Background

The use of perinatal deaths to assess pregnancy outcomes has been a practical approach particularly in settings and circumstances where it is not always easy to distinguish between stillborn and liveborn infants who die shortly after birth. However, due to difficulties in measurement and etiological differences between the two components of perinatal deaths – stillbirths and early neonatal deaths – its value is limited [1, 2]. Separate measure of stillbirths as an indicator of access to and quality of antenatal and delivery care, therefore, is becoming increasingly important. The higher stillbirth rates shown among lower socio-economic groups of populations in both developing and more developed parts of the world [35] extend the use of stillbirth rate as a development indicator as well.

Obtaining reliable estimates of stillbirth rates and making cross-country comparisons has been problematic for several reasons. Routine vital registration information is suggested to be an underestimate of the true picture particularly in developing countries [6, 7]. Community surveys rely on self-reports which may not always be valid [8]. Relying only on facility-based data may be misleading since considerable number of deliveries occur at home in many developing country settings. A variety of definitions and cut-off levels for registration involving different gestational ages ranging from 20 to 28 weeks or birth weights ranging from 350 to 1000 g further complicates interpretation of rates [1, 915].

In addition to routinely collected data, medical literature includes a range of studies reporting on the prevalence of stillbirths. The results of these studies show variation across and within countries. For example, per 1000 live births, it has been reported as 61 in Zimbabwe, 18 in Turkey and ranging from 3.2 to 7.1 among different ethnic groups in Canada all using the definition involving birth weight of more than 500 g [4, 16, 17].

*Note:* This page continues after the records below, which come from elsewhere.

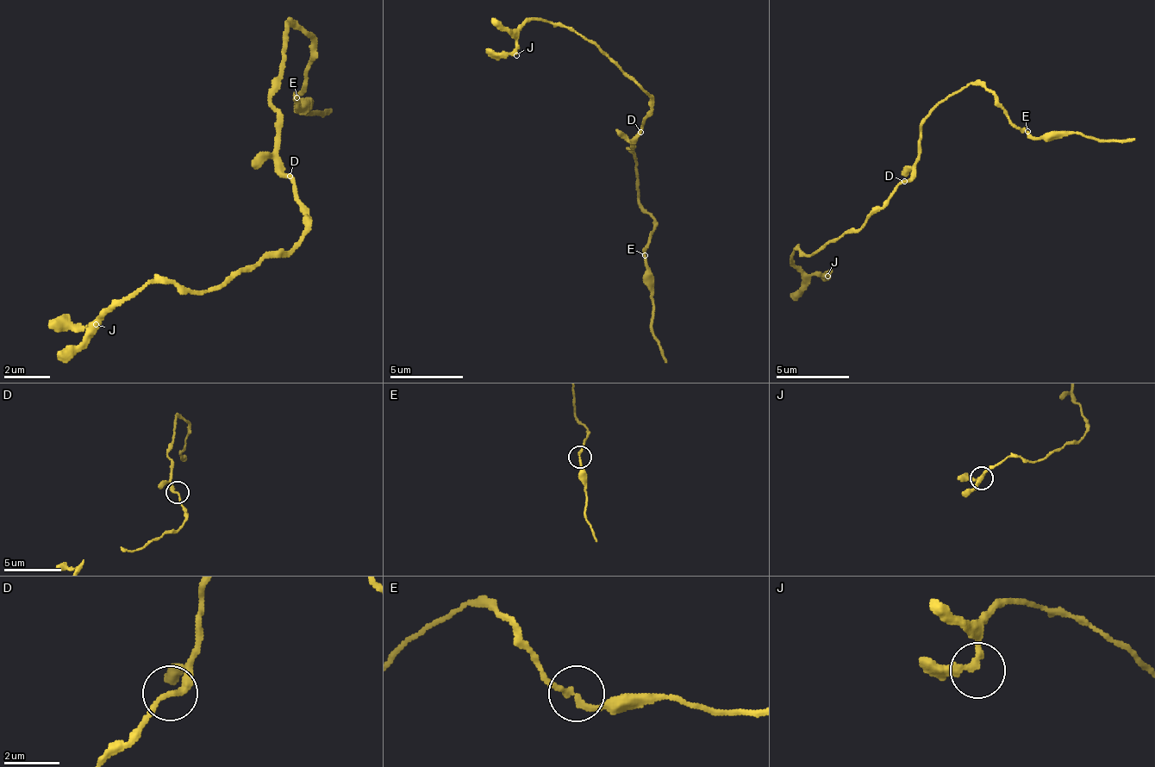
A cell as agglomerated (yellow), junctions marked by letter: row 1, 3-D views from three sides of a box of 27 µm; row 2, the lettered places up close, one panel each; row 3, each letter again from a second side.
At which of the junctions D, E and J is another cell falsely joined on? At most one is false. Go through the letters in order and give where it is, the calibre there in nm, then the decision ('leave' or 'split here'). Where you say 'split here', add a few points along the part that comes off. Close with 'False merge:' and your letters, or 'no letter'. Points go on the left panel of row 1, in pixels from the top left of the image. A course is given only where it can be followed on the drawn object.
D: (290, 176) | 200 nm | leave
E: (296, 97) | 200 nm | leave
J: (96, 324) | 240 nm | leave
False merge: no letter

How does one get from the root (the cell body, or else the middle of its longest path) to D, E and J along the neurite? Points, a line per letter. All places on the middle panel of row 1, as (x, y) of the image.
D: (633, 146), (640, 132)
E: (633, 146), (629, 153), (636, 161), (636, 190), (640, 194), (640, 204), (655, 219), (651, 241), (644, 256)
J: (633, 146), (633, 135), (644, 124), (651, 99), (589, 40), (564, 26), (534, 19), (520, 29), (516, 55)

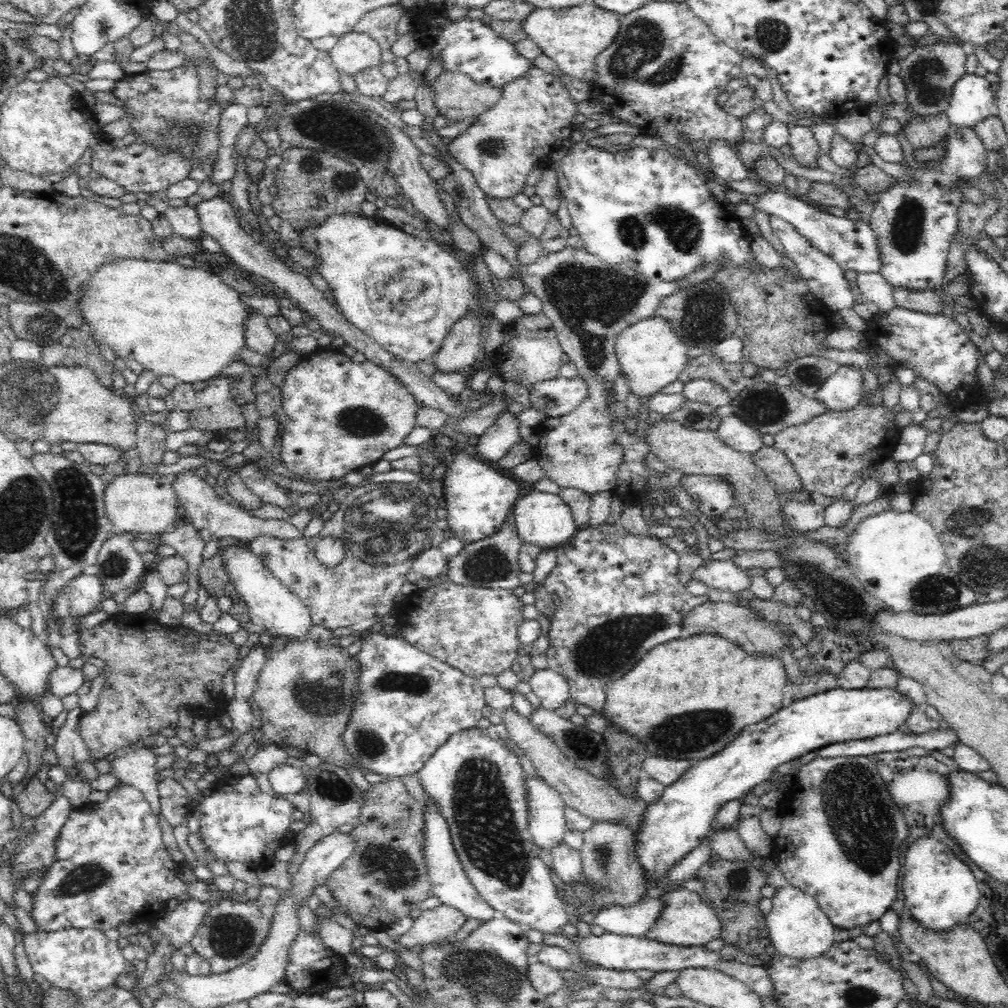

Although there is a wealth of information through routine registration systems and a variety of ad hoc studies, due to the complexities described above, reliable estimates of stillbirth rates do not exist for many settings. Rates vary across and within settings, and summarizing outcomes is not always straightforward. Meta-analytical methods are increasingly being used in comparing and summarizing outcomes for important public health outcomes. They offer valuable tools, particularly for research carried out across different settings, by providing an opportunity to investigate potential sources of variation [18].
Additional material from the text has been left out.